Transport of glucose polymer-derived glucose by rabbit jejunum

Mechanisms for the assimilation of glucose polymers have been inferred from perfusion studies. To further define these mechanisms, the results of measurements of unidirectional glucose fluxes across short-circuited rabbit jejunal segments in vitro are reported.
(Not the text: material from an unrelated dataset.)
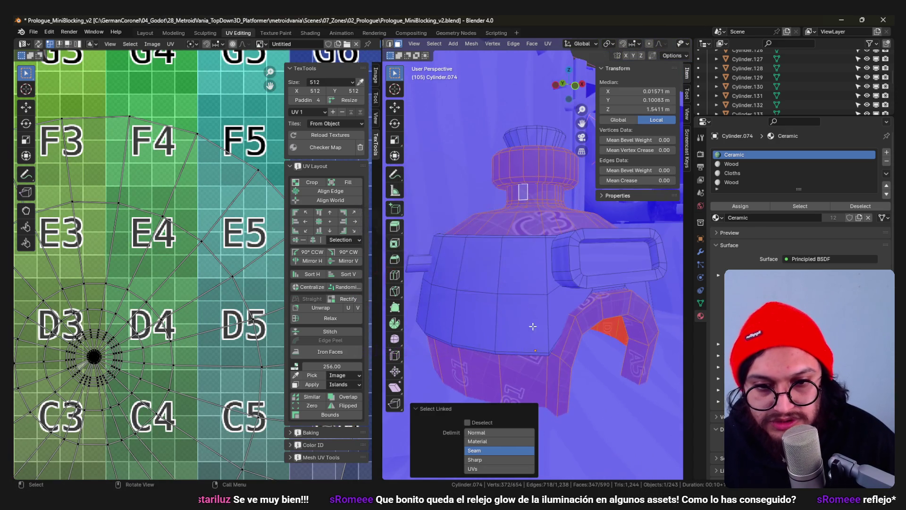
- Select the bottle's body face loops from the shoulder and collar down to the neck
click(518, 243)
Glucose polymer-stimulated short-circuit current was similar to that of glucose [19 ± 6.0 μA/cm2 (n = 7) and 26 ± 5.7 μA/cm2 (n = 13), respectively] and was inhibited by both acarbose and phlorizin. Acarbose, an α-glucosidase inhibitor with no effects of glucose transport, was used to uncouple digestion from absorption. Mucosal-to-serosal flux of glucose polymer-derived glucose was lower than that of an equal weight/volume of glucose [124 ± 62 nmol · h−1 · cm−2 (n = 4) vs. 452 ± 121 nmol · h−1 · cm−2 (n = 6); P < 0.05] and was inhibited by both phlorizin and acarbose. No glucose polymers were detected in the serosal bath solutions by thin-layer chromatography. It is concluded that glucose polymer-derived glucose is transported by a phlorizin-inhibitable process at a rate slower than that of free glucose, a finding that suggests that hydrolysis limits glucose polymer assimilation.